Photo: Andrei Makhonin / TASS
According to the forecast of the Ministry, while maintaining the current exchange rate of the ruble inflation for the year could drop to 2.9%, which will be a new absolute minimum in post-Soviet Russia
By mid-may annual inflation in Russia fell to a planned law on the Federal budget level of 4%, the message of the Ministry of economic development. The Department explained that the reduction potential on this is not exhausted.
“While maintaining the exchange rate at the current level until the end of the year inflation in December 2017 may be reduced to 2.9% year-on-year,” the report says the MAYOR.
However, the Department suggested that the accelerated decline in inflation can be stopped by reduction of the key rate of the Bank of Russia. In this case, the ruble will be a “weak path” that will return inflation close to the target level.
“With the weakening of the ruble, in accordance with the basic forecast of Ministry of economic development, inflation at the end of the year is expected to reach 3.8% year on year”, — stated in the message the MAYOR.

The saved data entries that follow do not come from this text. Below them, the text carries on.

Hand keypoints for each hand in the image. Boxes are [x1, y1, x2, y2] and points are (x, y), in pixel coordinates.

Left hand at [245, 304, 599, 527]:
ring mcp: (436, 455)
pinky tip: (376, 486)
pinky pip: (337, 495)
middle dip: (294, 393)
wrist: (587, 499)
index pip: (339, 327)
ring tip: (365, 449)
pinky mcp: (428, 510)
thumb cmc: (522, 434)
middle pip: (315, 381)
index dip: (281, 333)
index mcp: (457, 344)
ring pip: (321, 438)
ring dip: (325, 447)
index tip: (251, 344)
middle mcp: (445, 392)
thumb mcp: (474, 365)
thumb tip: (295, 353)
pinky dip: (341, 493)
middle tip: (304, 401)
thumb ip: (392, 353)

In mid-April 2017 the head of the Ministry Maxim Oreshkin at the government meeting said that inflation by the end of the year can fall below 3%.
Earlier, the head of the Central Bank Elvira Nabiullina warned that the decline in the inflation rate to 2% per year (following the example of most developed countries) may create new challenges for “emerging economy” of Russia.

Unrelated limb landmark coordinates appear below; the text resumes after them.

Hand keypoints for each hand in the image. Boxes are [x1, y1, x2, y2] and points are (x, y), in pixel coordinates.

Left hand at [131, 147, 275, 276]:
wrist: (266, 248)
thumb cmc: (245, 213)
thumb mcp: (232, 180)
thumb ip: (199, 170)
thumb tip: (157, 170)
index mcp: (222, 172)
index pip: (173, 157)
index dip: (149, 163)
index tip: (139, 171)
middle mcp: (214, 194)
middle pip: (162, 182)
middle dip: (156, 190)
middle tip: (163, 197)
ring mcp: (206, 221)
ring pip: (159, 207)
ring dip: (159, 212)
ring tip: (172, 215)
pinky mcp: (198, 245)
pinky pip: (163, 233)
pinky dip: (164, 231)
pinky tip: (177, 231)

“If the overall price index is 2%, in some sectors, prices still are rising faster, and others may even experience deflation. Massive deflation is harmful: it reduces the incentives for investment, and in order to avoid a wide range of sectors, the inflation rate should be around 4%,” — said Nabiullina in an interview with Forbes.
By the end of 2016, inflation in Russia amounted to 5.4%, which was the absolute minimum time in recent history Russia.